--- EXERCISE TASK ---
Could you express every line of the data as a Markdown table with the columns Row and Text, numbering each line and leaving out any blank lines?

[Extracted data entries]
START

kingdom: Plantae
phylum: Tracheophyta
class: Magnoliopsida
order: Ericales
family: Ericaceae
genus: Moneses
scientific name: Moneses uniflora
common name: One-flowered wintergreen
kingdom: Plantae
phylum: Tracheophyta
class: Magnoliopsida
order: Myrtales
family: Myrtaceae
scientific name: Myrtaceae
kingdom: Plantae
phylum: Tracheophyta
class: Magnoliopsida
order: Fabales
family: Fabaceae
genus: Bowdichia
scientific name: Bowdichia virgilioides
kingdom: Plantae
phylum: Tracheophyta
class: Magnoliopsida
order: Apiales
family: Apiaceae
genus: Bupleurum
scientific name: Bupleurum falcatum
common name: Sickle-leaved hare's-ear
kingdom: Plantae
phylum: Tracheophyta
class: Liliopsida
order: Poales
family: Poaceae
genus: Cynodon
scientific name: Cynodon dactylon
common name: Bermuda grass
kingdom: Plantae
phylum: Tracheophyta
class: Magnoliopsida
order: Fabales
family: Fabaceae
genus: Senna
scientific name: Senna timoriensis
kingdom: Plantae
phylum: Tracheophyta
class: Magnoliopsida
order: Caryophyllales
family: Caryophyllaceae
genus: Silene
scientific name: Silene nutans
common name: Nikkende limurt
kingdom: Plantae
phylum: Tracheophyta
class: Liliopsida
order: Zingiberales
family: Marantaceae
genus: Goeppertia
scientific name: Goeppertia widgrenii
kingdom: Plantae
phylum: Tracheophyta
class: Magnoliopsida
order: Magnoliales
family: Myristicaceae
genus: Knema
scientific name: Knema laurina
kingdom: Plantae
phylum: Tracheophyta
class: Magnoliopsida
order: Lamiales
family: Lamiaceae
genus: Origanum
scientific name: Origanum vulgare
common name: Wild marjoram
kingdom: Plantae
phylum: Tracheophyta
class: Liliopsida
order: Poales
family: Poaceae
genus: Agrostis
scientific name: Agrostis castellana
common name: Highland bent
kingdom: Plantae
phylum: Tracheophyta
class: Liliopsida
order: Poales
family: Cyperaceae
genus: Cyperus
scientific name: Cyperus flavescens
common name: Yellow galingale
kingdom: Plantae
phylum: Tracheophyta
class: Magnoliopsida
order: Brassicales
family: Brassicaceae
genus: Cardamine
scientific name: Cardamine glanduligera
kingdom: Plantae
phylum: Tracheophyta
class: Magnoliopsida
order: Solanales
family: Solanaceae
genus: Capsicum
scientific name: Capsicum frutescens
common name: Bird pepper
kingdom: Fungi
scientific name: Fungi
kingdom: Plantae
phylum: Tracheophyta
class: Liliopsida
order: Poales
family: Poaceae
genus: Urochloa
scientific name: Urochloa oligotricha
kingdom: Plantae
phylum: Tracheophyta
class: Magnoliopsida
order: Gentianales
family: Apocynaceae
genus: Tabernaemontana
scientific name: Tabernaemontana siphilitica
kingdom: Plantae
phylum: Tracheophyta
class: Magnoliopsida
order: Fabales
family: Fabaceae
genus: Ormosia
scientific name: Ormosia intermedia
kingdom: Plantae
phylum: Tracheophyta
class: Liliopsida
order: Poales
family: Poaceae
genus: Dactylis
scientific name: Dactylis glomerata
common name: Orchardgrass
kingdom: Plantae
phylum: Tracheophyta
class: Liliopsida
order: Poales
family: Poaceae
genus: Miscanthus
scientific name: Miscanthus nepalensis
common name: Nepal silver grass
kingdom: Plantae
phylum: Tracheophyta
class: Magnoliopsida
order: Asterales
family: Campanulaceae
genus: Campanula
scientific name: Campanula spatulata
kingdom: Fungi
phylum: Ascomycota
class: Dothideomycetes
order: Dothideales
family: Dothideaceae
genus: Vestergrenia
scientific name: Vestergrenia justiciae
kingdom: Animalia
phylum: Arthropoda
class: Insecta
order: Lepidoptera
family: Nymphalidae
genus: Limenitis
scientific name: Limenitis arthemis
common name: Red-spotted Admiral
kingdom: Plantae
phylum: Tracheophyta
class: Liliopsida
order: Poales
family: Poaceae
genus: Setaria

END

--- SOLUTION TO THE EXERCISE ---
| Row | Text |
|---|---|
| 1 | kingdom: Plantae |
| 2 | phylum: Tracheophyta |
| 3 | class: Magnoliopsida |
| 4 | order: Ericales |
| 5 | family: Ericaceae |
| 6 | genus: Moneses |
| 7 | scientific name: Moneses uniflora |
| 8 | common name: One-flowered wintergreen |
| 9 | kingdom: Plantae |
| 10 | phylum: Tracheophyta |
| 11 | class: Magnoliopsida |
| 12 | order: Myrtales |
| 13 | family: Myrtaceae |
| 14 | scientific name: Myrtaceae |
| 15 | kingdom: Plantae |
| 16 | phylum: Tracheophyta |
| 17 | class: Magnoliopsida |
| 18 | order: Fabales |
| 19 | family: Fabaceae |
| 20 | genus: Bowdichia |
| 21 | scientific name: Bowdichia virgilioides |
| 22 | kingdom: Plantae |
| 23 | phylum: Tracheophyta |
| 24 | class: Magnoliopsida |
| 25 | order: Apiales |
| 26 | family: Apiaceae |
| 27 | genus: Bupleurum |
| 28 | scientific name: Bupleurum falcatum |
| 29 | common name: Sickle-leaved hare's-ear |
| 30 | kingdom: Plantae |
| 31 | phylum: Tracheophyta |
| 32 | class: Liliopsida |
| 33 | order: Poales |
| 34 | family: Poaceae |
| 35 | genus: Cynodon |
| 36 | scientific name: Cynodon dactylon |
| 37 | common name: Bermuda grass |
| 38 | kingdom: Plantae |
| 39 | phylum: Tracheophyta |
| 40 | class: Magnoliopsida |
| 41 | order: Fabales |
| 42 | family: Fabaceae |
| 43 | genus: Senna |
| 44 | scientific name: Senna timoriensis |
| 45 | kingdom: Plantae |
| 46 | phylum: Tracheophyta |
| 47 | class: Magnoliopsida |
| 48 | order: Caryophyllales |
| 49 | family: Caryophyllaceae |
| 50 | genus: Silene |
| 51 | scientific name: Silene nutans |
| 52 | common name: Nikkende limurt |
| 53 | kingdom: Plantae |
| 54 | phylum: Tracheophyta |
| 55 | class: Liliopsida |
| 56 | order: Zingiberales |
| 57 | family: Marantaceae |
| 58 | genus: Goeppertia |
| 59 | scientific name: Goeppertia widgrenii |
| 60 | kingdom: Plantae |
| 61 | phylum: Tracheophyta |
| 62 | class: Magnoliopsida |
| 63 | order: Magnoliales |
| 64 | family: Myristicaceae |
| 65 | genus: Knema |
| 66 | scientific name: Knema laurina |
| 67 | kingdom: Plantae |
| 68 | phylum: Tracheophyta |
| 69 | class: Magnoliopsida |
| 70 | order: Lamiales |
| 71 | family: Lamiaceae |
| 72 | genus: Origanum |
| 73 | scientific name: Origanum vulgare |
| 74 | common name: Wild marjoram |
| 75 | kingdom: Plantae |
| 76 | phylum: Tracheophyta |
| 77 | class: Liliopsida |
| 78 | order: Poales |
| 79 | family: Poaceae |
| 80 | genus: Agrostis |
| 81 | scientific name: Agrostis castellana |
| 82 | common name: Highland bent |
| 83 | kingdom: Plantae |
| 84 | phylum: Tracheophyta |
| 85 | class: Liliopsida |
| 86 | order: Poales |
| 87 | family: Cyperaceae |
| 88 | genus: Cyperus |
| 89 | scientific name: Cyperus flavescens |
| 90 | common name: Yellow galingale |
| 91 | kingdom: Plantae |
| 92 | phylum: Tracheophyta |
| 93 | class: Magnoliopsida |
| 94 | order: Brassicales |
| 95 | family: Brassicaceae |
| 96 | genus: Cardamine |
| 97 | scientific name: Cardamine glanduligera |
| 98 | kingdom: Plantae |
| 99 | phylum: Tracheophyta |
| 100 | class: Magnoliopsida |
| 101 | order: Solanales |
| 102 | family: Solanaceae |
| 103 | genus: Capsicum |
| 104 | scientific name: Capsicum frutescens |
| 105 | common name: Bird pepper |
| 106 | kingdom: Fungi |
| 107 | scientific name: Fungi |
| 108 | kingdom: Plantae |
| 109 | phylum: Tracheophyta |
| 110 | class: Liliopsida |
| 111 | order: Poales |
| 112 | family: Poaceae |
| 113 | genus: Urochloa |
| 114 | scientific name: Urochloa oligotricha |
| 115 | kingdom: Plantae |
| 116 | phylum: Tracheophyta |
| 117 | class: Magnoliopsida |
| 118 | order: Gentianales |
| 119 | family: Apocynaceae |
| 120 | genus: Tabernaemontana |
| 121 | scientific name: Tabernaemontana siphilitica |
| 122 | kingdom: Plantae |
| 123 | phylum: Tracheophyta |
| 124 | class: Magnoliopsida |
| 125 | order: Fabales |
| 126 | family: Fabaceae |
| 127 | genus: Ormosia |
| 128 | scientific name: Ormosia intermedia |
| 129 | kingdom: Plantae |
| 130 | phylum: Tracheophyta |
| 131 | class: Liliopsida |
| 132 | order: Poales |
| 133 | family: Poaceae |
| 134 | genus: Dactylis |
| 135 | scientific name: Dactylis glomerata |
| 136 | common name: Orchardgrass |
| 137 | kingdom: Plantae |
| 138 | phylum: Tracheophyta |
| 139 | class: Liliopsida |
| 140 | order: Poales |
| 141 | family: Poaceae |
| 142 | genus: Miscanthus |
| 143 | scientific name: Miscanthus nepalensis |
| 144 | common name: Nepal silver grass |
| 145 | kingdom: Plantae |
| 146 | phylum: Tracheophyta |
| 147 | class: Magnoliopsida |
| 148 | order: Asterales |
| 149 | family: Campanulaceae |
| 150 | genus: Campanula |
| 151 | scientific name: Campanula spatulata |
| 152 | kingdom: Fungi |
| 153 | phylum: Ascomycota |
| 154 | class: Dothideomycetes |
| 155 | order: Dothideales |
| 156 | family: Dothideaceae |
| 157 | genus: Vestergrenia |
| 158 | scientific name: Vestergrenia justiciae |
| 159 | kingdom: Animalia |
| 160 | phylum: Arthropoda |
| 161 | class: Insecta |
| 162 | order: Lepidoptera |
| 163 | family: Nymphalidae |
| 164 | genus: Limenitis |
| 165 | scientific name: Limenitis arthemis |
| 166 | common name: Red-spotted Admiral |
| 167 | kingdom: Plantae |
| 168 | phylum: Tracheophyta |
| 169 | class: Liliopsida |
| 170 | order: Poales |
| 171 | family: Poaceae |
| 172 | genus: Setaria |